I saw a post some time ago that a fella ("fishstick") on the forum ran his battery wire through the gunnel (gunwale) of his Tracker Grizzly jon boat. Has anyone else tried running their wire with that method? I was hoping that someone might have some photos of the finished task and also pointers on the method they chose when drilling under the Grizzly gunnel where the transom brace meets the side.

Sounds like a great way for a clean install. Anyone with photos or instructions on how you successfully did it?


----------



## shawnfish (Sep 16, 2011)

just like it sounds,drill your holes where the wire exits the gunnel and use a fish tape to run them,,


----------



## Butthead (Sep 16, 2011)

Was he actually running it through the gunnel or through the Versatrack?


----------



## FlyBye (Sep 16, 2011)

shawnfish said:


> just like it sounds,drill your holes where the wire exits the gunnel and use a fish tape to run them,,


It doesn't sound like you are familiar with the newer Tracker Grizzly jon boats... There are no wires that come installed in the gunnel.
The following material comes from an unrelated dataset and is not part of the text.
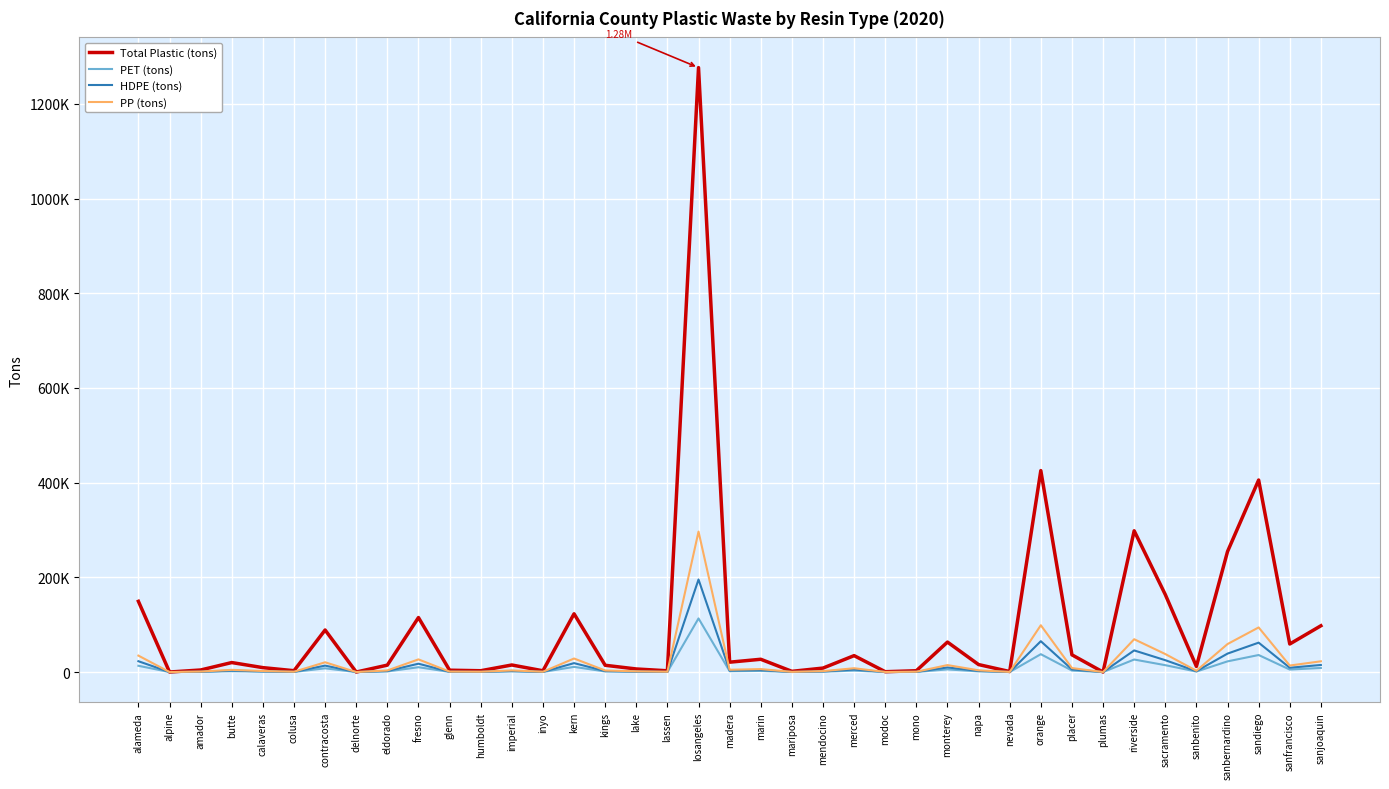

Between alameda and riverside, which series saw the biggest shift?

Total Plastic (tons)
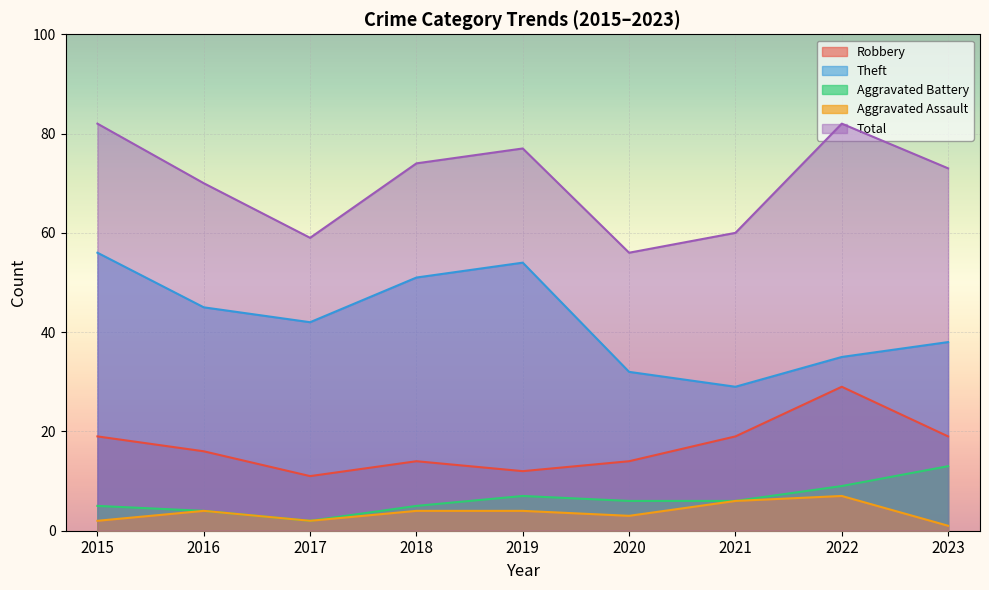

Which series changed the most between 2015 and 2021?

Theft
There is little room to hold a drill where the transom brace meets the side wall (under the gunnel).



Butthead said:


> Was he actually running it through the gunnel or through the Versatrack?


Apparently, he was running the wire in the inside of the gunnel where the wire would be unseen and completely incased (it is supposed to be hollow). I don't see how you drill a hole (in the rear) without using one of those flexible shafts to connect a bit. There isn't much room for a drill. A dremmel tool could be used to cut or grind an opening underneath, but what a mess it would be, it wouldn't be desirable.


----------



## shawnfish (Sep 17, 2011)

I MEANT DRILL THE HOLES WHERE YOU WANT TO RUN YOUR WIRES, I REALIZE THE WIRES DONT COME RAN IN THERE FROM THE FACTORY. AND YOU ARE CORRECT, NOT FAMILIAR WITH JOHN BOATS AT ALL. WORK FINE WITH MY V, NICE AND NEAT. SORRY FOR THE MISUNDERSTANDING.


----------



## jojo (Sep 20, 2011)

I did this with my boat and it worked well. Not really much to show for a pic as the wires cannot be seen.


----------